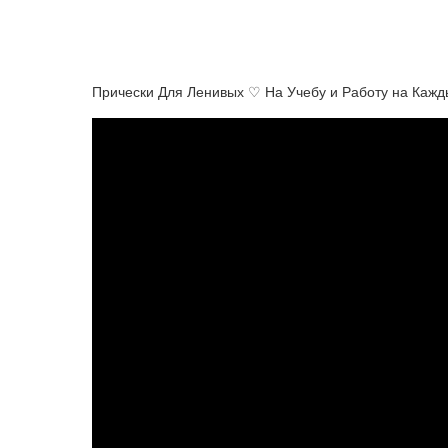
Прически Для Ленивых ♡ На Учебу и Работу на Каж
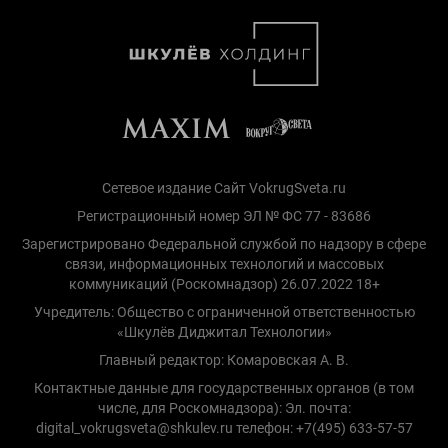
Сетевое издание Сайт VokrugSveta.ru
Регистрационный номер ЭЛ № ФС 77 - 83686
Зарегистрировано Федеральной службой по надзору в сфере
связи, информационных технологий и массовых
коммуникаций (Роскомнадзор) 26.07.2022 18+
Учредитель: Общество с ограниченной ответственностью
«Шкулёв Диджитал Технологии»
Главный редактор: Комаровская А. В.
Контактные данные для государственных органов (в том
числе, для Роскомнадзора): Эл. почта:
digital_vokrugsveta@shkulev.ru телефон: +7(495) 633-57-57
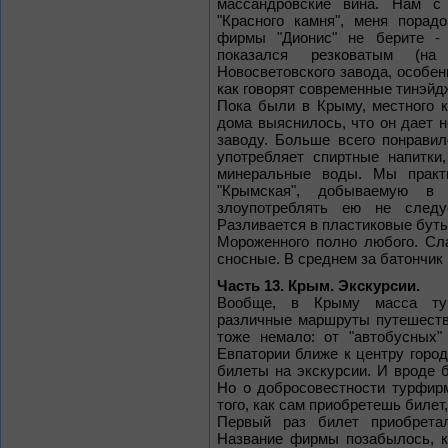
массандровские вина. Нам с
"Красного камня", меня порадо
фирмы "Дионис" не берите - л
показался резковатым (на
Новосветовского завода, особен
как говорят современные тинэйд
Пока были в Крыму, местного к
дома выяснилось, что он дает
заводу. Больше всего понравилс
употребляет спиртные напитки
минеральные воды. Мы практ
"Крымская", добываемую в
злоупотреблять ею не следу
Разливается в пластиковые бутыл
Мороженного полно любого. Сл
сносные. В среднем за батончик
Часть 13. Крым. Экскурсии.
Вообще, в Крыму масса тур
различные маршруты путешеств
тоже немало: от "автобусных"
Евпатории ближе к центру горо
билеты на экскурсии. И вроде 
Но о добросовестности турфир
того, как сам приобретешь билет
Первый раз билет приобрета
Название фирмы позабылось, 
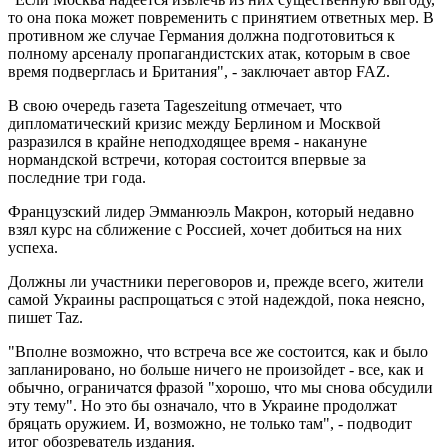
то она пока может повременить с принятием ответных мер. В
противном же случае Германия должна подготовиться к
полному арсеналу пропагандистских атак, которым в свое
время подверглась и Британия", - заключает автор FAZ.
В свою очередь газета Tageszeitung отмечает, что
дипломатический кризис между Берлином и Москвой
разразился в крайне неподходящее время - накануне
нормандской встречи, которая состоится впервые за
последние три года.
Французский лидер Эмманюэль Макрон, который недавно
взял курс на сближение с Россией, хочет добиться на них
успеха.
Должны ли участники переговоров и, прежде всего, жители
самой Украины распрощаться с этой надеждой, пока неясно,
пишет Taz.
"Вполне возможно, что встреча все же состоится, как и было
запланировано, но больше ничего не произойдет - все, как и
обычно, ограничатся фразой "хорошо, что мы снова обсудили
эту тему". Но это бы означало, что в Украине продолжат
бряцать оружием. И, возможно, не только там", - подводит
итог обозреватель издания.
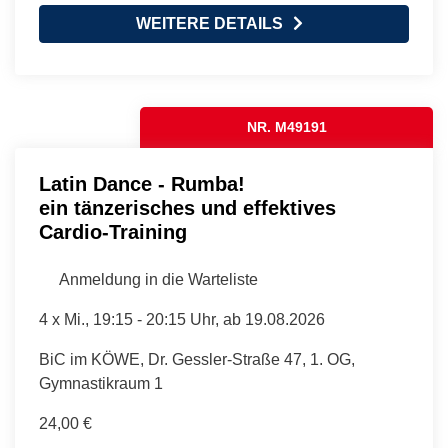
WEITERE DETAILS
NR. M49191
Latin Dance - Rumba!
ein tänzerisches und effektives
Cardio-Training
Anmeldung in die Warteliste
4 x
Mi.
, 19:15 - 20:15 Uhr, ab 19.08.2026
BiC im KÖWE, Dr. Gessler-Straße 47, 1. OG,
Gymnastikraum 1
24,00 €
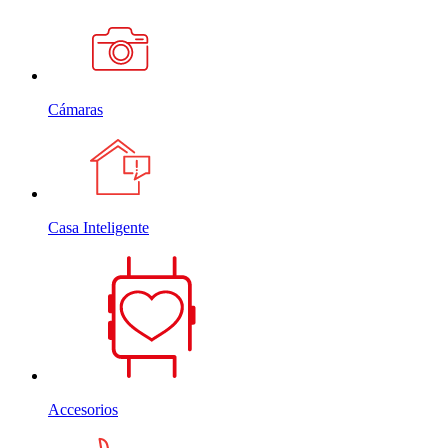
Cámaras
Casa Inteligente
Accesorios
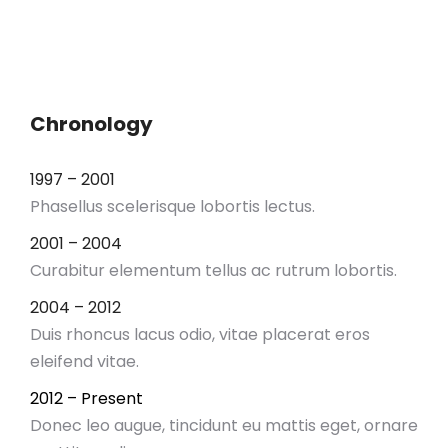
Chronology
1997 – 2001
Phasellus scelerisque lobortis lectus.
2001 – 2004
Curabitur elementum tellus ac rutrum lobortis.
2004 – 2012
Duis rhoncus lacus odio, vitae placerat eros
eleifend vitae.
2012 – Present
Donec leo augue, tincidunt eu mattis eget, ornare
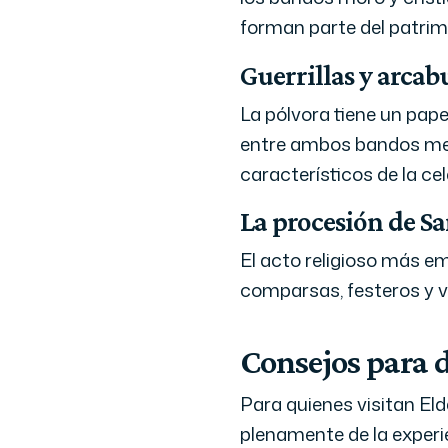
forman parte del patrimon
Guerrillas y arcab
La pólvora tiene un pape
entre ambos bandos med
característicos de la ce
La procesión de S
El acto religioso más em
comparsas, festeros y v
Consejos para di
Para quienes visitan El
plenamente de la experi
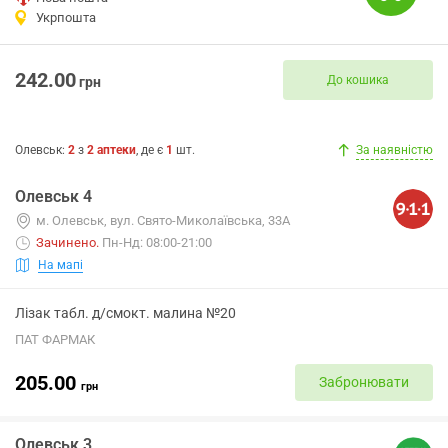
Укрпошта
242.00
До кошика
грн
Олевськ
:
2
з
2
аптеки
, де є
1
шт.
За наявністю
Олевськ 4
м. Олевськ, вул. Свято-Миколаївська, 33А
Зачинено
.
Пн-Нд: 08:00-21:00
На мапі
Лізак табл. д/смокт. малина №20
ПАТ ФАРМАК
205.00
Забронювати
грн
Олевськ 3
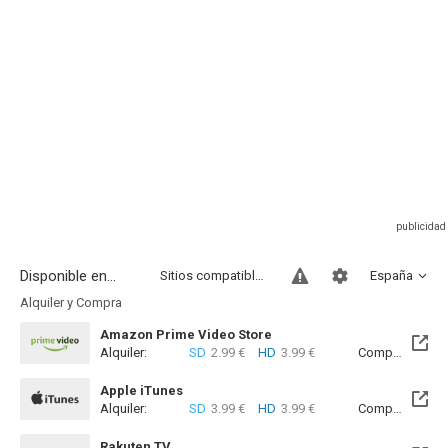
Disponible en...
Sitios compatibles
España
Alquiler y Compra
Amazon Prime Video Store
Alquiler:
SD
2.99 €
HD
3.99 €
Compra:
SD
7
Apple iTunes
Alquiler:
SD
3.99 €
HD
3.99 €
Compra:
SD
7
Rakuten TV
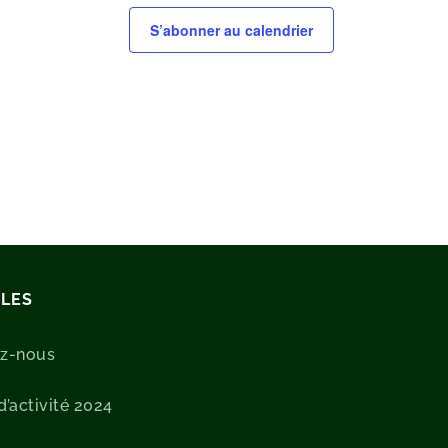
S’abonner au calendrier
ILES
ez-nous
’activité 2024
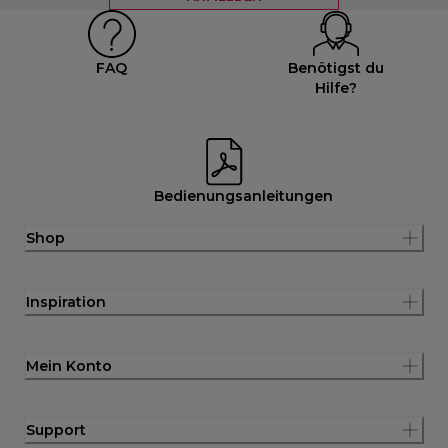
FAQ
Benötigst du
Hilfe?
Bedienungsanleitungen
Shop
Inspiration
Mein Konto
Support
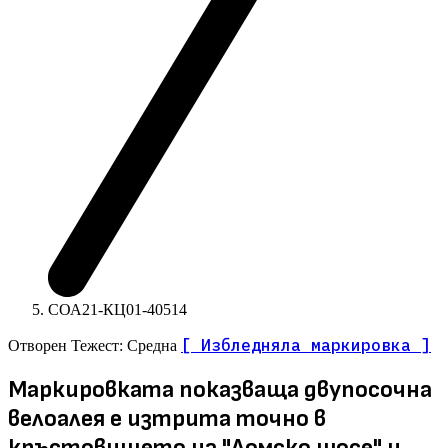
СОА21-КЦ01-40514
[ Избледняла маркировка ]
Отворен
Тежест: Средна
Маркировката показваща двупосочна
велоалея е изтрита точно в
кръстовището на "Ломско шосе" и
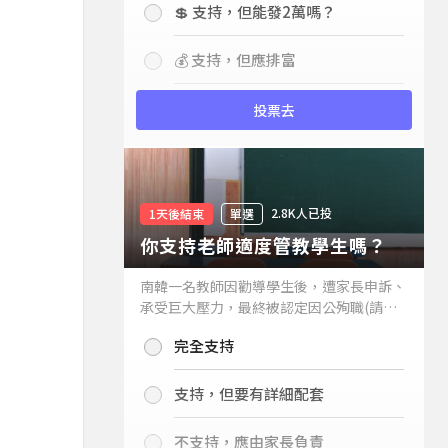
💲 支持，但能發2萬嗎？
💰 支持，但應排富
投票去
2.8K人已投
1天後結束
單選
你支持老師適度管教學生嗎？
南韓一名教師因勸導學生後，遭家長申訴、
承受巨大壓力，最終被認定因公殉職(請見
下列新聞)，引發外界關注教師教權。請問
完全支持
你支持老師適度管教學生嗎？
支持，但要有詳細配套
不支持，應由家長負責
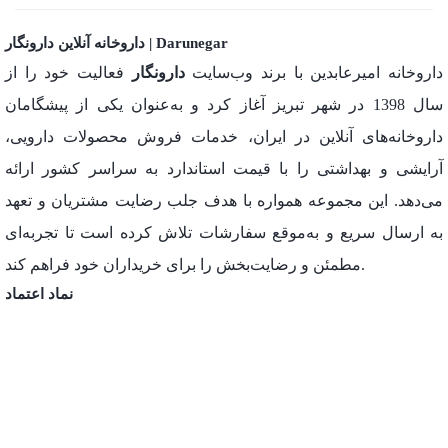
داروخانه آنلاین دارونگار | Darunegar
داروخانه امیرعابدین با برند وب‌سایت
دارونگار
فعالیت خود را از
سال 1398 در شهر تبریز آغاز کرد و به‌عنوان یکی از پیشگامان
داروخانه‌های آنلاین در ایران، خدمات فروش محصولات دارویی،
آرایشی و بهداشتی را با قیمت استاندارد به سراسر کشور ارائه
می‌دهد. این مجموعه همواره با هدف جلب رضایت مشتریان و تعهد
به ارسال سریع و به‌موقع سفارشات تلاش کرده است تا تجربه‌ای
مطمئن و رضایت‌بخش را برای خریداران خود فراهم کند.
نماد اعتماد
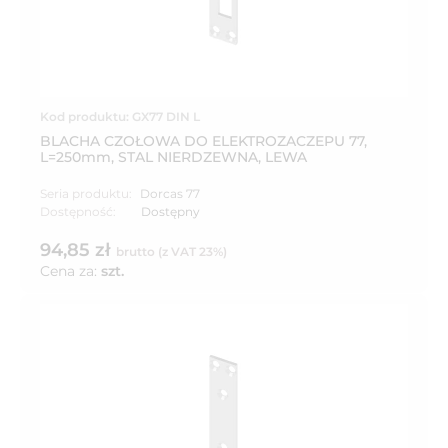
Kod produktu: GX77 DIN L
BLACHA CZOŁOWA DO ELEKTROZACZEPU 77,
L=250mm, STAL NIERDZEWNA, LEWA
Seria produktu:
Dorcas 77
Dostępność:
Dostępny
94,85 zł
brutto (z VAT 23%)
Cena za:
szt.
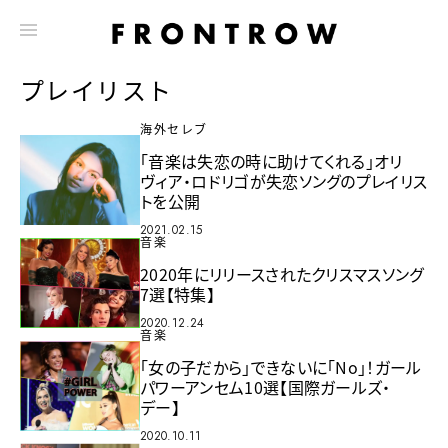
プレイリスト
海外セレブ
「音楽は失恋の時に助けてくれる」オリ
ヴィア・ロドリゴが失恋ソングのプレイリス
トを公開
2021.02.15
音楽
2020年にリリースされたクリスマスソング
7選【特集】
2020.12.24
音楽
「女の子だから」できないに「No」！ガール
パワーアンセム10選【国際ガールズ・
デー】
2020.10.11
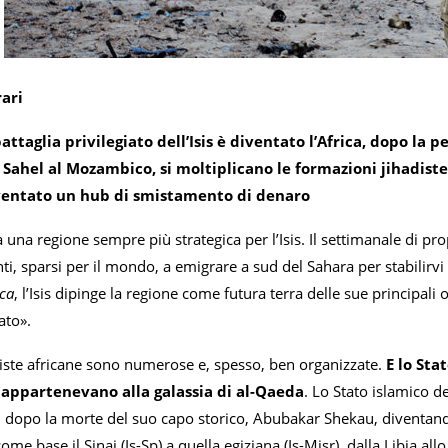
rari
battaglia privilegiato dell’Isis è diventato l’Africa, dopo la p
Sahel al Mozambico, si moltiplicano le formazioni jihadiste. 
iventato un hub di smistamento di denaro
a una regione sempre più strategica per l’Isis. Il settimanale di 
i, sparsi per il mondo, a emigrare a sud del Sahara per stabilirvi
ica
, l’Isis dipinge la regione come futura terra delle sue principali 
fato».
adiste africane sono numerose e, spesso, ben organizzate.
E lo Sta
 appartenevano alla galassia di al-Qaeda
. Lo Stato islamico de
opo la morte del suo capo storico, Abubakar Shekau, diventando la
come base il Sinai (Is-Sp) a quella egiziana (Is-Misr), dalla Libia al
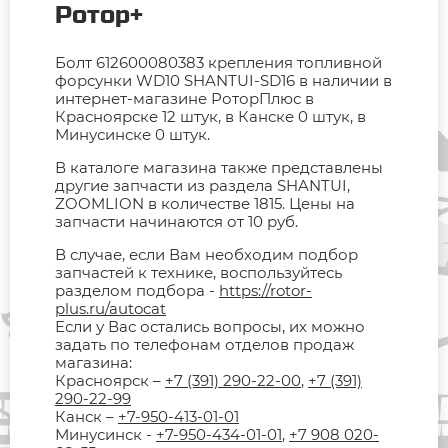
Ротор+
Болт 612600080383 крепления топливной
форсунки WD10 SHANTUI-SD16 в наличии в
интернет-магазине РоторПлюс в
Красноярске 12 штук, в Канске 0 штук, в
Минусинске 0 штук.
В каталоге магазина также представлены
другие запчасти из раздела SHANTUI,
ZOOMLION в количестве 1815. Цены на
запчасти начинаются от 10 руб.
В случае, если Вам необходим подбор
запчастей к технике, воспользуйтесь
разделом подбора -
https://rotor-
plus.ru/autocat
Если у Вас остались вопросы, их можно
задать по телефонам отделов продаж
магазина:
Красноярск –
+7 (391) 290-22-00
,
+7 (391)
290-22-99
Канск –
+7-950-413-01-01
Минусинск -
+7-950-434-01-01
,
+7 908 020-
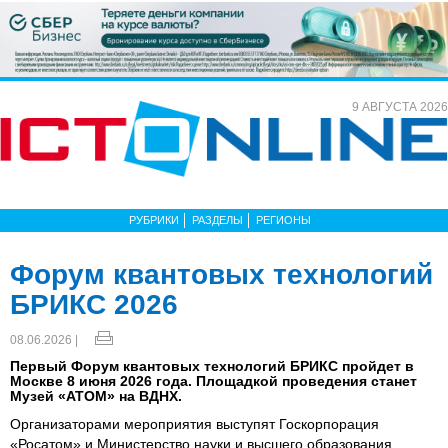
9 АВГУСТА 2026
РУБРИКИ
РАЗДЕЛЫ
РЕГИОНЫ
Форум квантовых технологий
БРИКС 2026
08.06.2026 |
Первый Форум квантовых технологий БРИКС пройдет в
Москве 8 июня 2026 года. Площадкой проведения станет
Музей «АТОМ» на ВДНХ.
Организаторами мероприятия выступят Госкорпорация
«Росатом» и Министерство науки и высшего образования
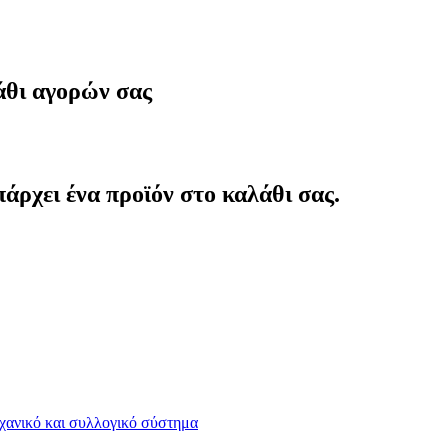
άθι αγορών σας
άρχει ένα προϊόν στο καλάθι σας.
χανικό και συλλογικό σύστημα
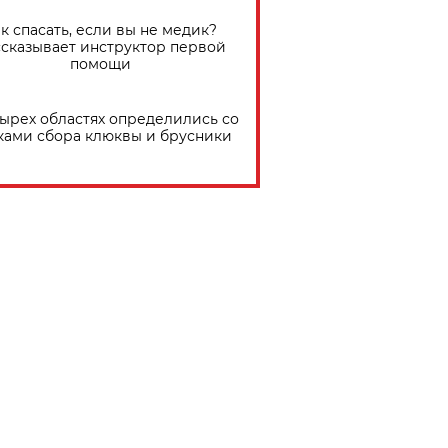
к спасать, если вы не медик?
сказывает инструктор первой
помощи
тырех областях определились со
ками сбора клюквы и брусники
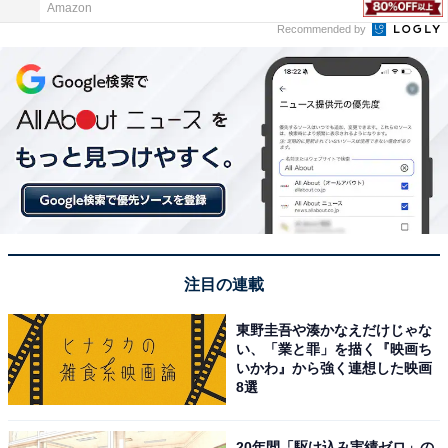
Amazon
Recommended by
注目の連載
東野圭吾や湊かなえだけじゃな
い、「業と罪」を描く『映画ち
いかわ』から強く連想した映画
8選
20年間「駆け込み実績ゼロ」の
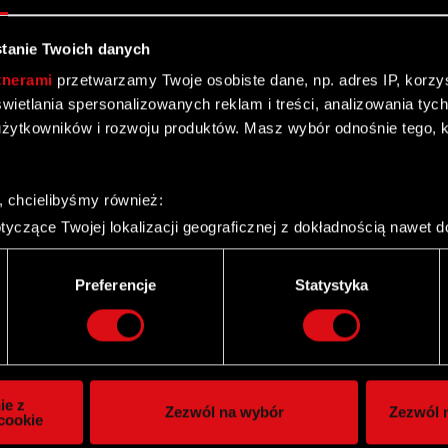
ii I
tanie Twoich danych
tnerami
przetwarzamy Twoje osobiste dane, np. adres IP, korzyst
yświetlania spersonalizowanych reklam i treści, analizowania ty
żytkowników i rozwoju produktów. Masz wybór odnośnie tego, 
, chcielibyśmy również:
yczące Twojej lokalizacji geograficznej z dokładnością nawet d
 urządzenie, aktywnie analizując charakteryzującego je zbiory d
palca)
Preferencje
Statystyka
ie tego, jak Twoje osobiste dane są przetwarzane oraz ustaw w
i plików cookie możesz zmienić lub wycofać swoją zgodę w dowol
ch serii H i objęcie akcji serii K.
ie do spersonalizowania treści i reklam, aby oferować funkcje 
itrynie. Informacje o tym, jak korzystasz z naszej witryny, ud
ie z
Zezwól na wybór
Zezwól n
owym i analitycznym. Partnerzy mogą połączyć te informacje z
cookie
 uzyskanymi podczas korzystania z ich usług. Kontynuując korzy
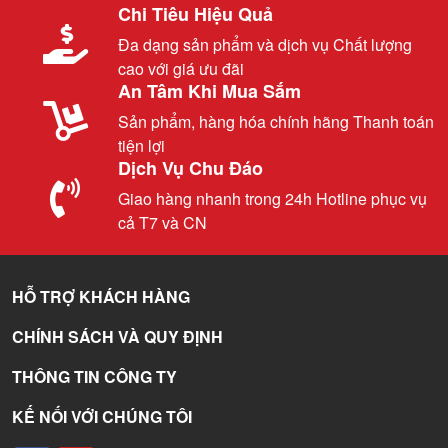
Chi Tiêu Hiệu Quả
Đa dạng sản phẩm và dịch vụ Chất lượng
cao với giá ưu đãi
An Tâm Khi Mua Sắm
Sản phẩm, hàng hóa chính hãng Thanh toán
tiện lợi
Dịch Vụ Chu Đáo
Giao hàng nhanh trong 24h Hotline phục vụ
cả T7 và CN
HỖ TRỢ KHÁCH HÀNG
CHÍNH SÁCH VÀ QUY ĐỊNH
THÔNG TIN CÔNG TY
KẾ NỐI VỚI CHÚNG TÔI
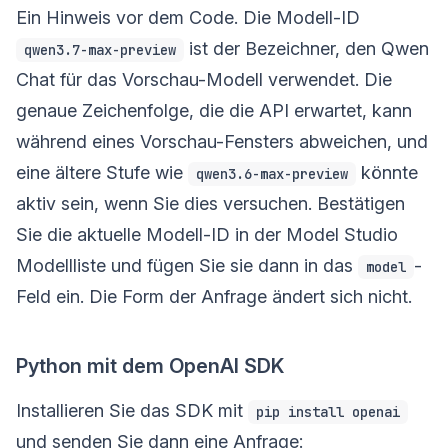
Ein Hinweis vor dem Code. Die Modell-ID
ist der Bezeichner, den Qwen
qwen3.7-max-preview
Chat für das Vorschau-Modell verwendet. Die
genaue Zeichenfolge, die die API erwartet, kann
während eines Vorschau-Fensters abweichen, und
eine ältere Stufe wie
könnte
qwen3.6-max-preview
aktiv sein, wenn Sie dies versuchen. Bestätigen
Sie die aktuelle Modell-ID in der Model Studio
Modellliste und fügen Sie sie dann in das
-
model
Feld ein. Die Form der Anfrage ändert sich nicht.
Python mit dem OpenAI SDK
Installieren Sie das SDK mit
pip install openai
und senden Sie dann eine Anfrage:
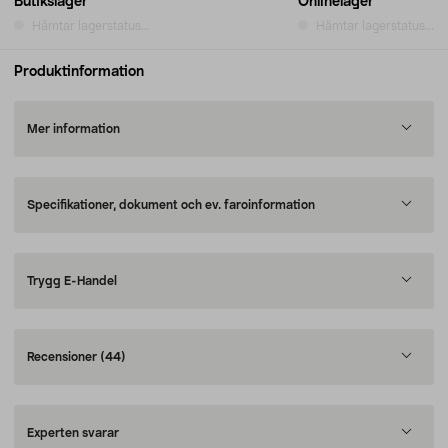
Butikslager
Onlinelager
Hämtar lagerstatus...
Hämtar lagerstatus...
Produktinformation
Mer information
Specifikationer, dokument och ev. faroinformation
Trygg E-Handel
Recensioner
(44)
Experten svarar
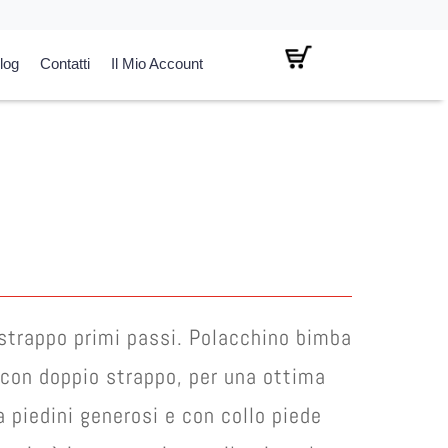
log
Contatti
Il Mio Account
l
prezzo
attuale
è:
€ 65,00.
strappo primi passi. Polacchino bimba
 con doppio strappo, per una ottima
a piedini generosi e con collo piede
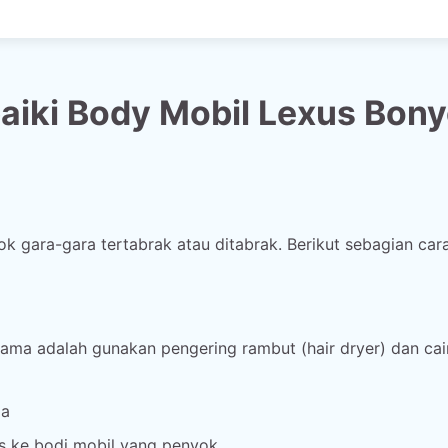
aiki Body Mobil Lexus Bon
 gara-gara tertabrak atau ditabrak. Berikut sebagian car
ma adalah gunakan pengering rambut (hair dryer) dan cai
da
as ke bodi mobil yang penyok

**Task objective:**
Taking the material above, give again exactly the lines from the one holding "東野圭吾や湊かなえだけじゃな" through the one holding "i plików cookie", with both ends and without pictures.

**Expected answer:**
東野圭吾や湊かなえだけじゃな
い、「業と罪」を描く『映画ち
いかわ』から強く連想した映画
8選
20年間「駆け込み実績ゼロ」の
ii I
tanie Twoich danych
tnerami
przetwarzamy Twoje osobiste dane, np. adres IP, korzyst
yświetlania spersonalizowanych reklam i treści, analizowania ty
żytkowników i rozwoju produktów. Masz wybór odnośnie tego, 
, chcielibyśmy również:
yczące Twojej lokalizacji geograficznej z dokładnością nawet d
 urządzenie, aktywnie analizując charakteryzującego je zbiory d
palca)
Preferencje
Statystyka
ie tego, jak Twoje osobiste dane są przetwarzane oraz ustaw w
i plików cookie możesz zmienić lub wycofać swoją zgodę w dowol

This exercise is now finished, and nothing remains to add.